With the Android app store hitting the seven figure mark, it is high time that Google bring some rationality to its Android app market. Sure, having 975,000 phone apps is not a bad thing, but the numbers is both relevant and irrelevant. It is relevant because smaller ecosystems with over 100,000 apps, like those for BlackBerry 10 or Windows Phone lack a lot of the top apps and games. On the other hand, it is irrelevant because most Android owners will never be able to actually view the 975,000 available apps. Just trying to go through all those apps is a daunting task, if at all possible. See, if you spent just ten seconds looking at each app, it would take you over 100 days without sleep.
Google has tried to make quality apps more visible with its Editor’s Choice and Staff Pick’s categories. It has also tried to help you find apps relevant to you with its Recommended for You category. Unfortunately, in its efforts to do this, Google has left the app store open allowing in the occasional fake app or malware-ridden app for a few days until its personnel or Bouncer malware scanner is able to remove them.
But really, it is time Google spent more time cleaning up the mess for users who want it cleaned up by providing a smaller more secure and curated app store, which I will call “Google Select.” Paradoxically, people want an ecosystem with a million apps, but do not want an app store with a million apps.

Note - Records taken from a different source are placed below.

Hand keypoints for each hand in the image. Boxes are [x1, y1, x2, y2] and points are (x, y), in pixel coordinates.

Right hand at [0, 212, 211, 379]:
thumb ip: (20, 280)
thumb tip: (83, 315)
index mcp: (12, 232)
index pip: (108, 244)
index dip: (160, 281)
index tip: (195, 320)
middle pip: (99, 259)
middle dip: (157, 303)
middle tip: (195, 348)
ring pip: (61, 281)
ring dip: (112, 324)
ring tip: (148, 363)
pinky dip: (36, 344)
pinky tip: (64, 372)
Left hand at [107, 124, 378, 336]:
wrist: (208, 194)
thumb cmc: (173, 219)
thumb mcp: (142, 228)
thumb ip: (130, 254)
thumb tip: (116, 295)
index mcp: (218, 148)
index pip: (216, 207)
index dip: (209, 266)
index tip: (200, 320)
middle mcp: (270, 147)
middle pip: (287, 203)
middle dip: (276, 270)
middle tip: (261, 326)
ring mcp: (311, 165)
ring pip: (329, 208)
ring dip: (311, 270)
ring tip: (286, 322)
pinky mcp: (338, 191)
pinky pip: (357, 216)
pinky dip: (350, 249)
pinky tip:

If you had 100 Android users each who installed 200, and by some miracle, none of them installed the same app, you would have 100 users downloading and installing a grand total of 20,000 apps. The reality is, only a few Android users would install 200 apps. Given that we spend 2-4 hours on our smartphones a day, there really is not enough time to use more than a score of apps in a day. Also, the most popular apps are installed by most Android users. So why not create a smaller app store for the average user, and allow the user to go into the wild wild west of a one million app store should they decide to do so?
This could be done by creating a second Android app store. In this second app store, only apps tested by a team designated for the purpose will be made available. Apps that are buggy or cause excessive battery drain would not be placed in Google Select. Where Google Play offers redundant apps, a sampling of the best will be placed on Google Play. Seriously, who needs 3000 apps to turn your LED flash into a flashlight? Updates of apps on Google Select will also be tightly curated. Apps that go from good to bad will be removed, and the user can still get updates to these apps via Google Play, with an explanation of why the app has been removed from Google Select.
In the end, you would have an app store of maybe 5,000 apps in an environment that offers even more security than Google Play does right now. On the one hand, this may alienate some app developers who will hurl accusations of favoritism. On the other hand, developers with truly innovative apps won’t get buried in the haystack, and users will have an easier time truly finding the best apps. This should stop the flow of me-too apps and spur real app innovation. Let the other app store focus on higher and higher app numbers.
Before you jump all over me, consider this. According to AppBrain, at the time of this writing, there are 849046 apps on Google Play, of which 23% are low quality apps. That’s almost 200,000 low quality apps. More apps than either the Windows Phone or BlackBerry app stores have in total. AppBrain determines the number of low quality apps there are using a detection filter that identifies apps which are unlikely to be useful. Google also seems to clean house from time to time resulting in app numbers going up and down.
I think it is time for Google to create a second app store where the best of the best can really shine and users are given an added measure of security.